Portrait de nos gagnants : Axel Robin et Melissa McCracken
Dernière mise à jour : 15 févr.
Chaque année, nous aimons vous faire découvrir les gagnants du Festival Émergence de Montréal. Cette année, nous commençons avec Axel Robin et Melissa McCracken, gagnants dans la catégorie “Expérimental” grâce à leur film Undark.
L’idée derrière Undark : Les Radium Girls
Il est presque difficile de croire qu’Undark est le premier film de danse du cinéaste émergent Axel Robin. Le diplômé du baccalauréat en Film Production de l’Université Concordia a réalisé ce court-métrage expérimental en collaboration avec son amie et collègue Melissa McCracken, productrice, chorégraphe et interprète du film. C’est d’ailleurs elle qui a contacté Axel puisqu’elle avait préalablement créé une chorégraphie qu'elle voulait adapter au médium du cinéma. Cette dernière est diplômée en danse à l’Université Concordia et a aussi été formée dans le même domaine à New York auparavant.

— Votre consigne —
Recopiez le portrait des gagnants depuis « Chaque année, nous » jusqu'à « New York auparavant. » inclus.

— Entrées fournies —
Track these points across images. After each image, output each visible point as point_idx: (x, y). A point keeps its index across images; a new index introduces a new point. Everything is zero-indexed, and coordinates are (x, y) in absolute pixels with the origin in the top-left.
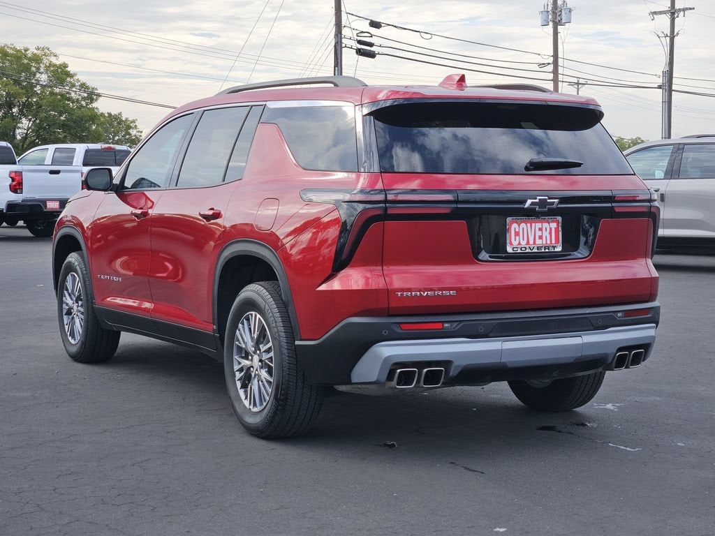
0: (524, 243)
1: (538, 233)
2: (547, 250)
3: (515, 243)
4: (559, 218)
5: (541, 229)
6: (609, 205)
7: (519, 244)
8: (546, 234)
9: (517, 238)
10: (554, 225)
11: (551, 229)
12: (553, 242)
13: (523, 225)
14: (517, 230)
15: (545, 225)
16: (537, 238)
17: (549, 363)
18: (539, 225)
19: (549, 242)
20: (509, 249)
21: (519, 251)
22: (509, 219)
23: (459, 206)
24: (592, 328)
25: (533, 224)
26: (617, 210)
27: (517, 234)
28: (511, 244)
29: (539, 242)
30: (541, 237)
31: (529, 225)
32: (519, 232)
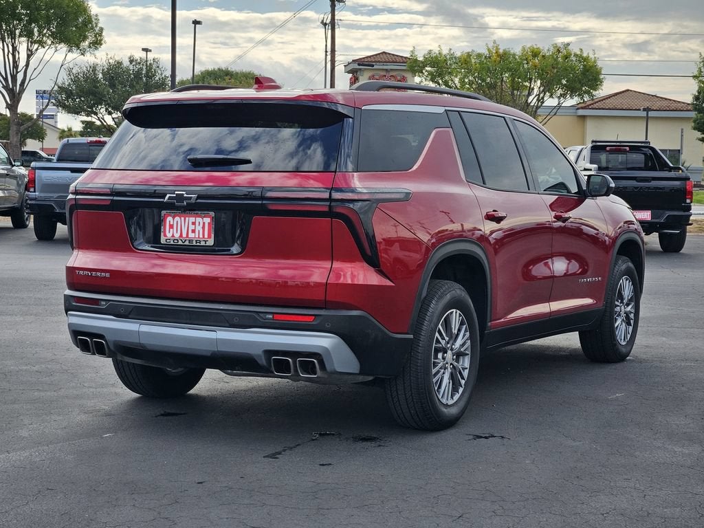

— Réponse —
Chaque année, nous aimons vous faire découvrir les gagnants du Festival Émergence de Montréal. Cette année, nous commençons avec Axel Robin et Melissa McCracken, gagnants dans la catégorie “Expérimental” grâce à leur film Undark.
L’idée derrière Undark : Les Radium Girls
Il est presque difficile de croire qu’Undark est le premier film de danse du cinéaste émergent Axel Robin. Le diplômé du baccalauréat en Film Production de l’Université Concordia a réalisé ce court-métrage expérimental en collaboration avec son amie et collègue Melissa McCracken, productrice, chorégraphe et interprète du film. C’est d’ailleurs elle qui a contacté Axel puisqu’elle avait préalablement créé une chorégraphie qu'elle voulait adapter au médium du cinéma. Cette dernière est diplômée en danse à l’Université Concordia et a aussi été formée dans le même domaine à New York auparavant.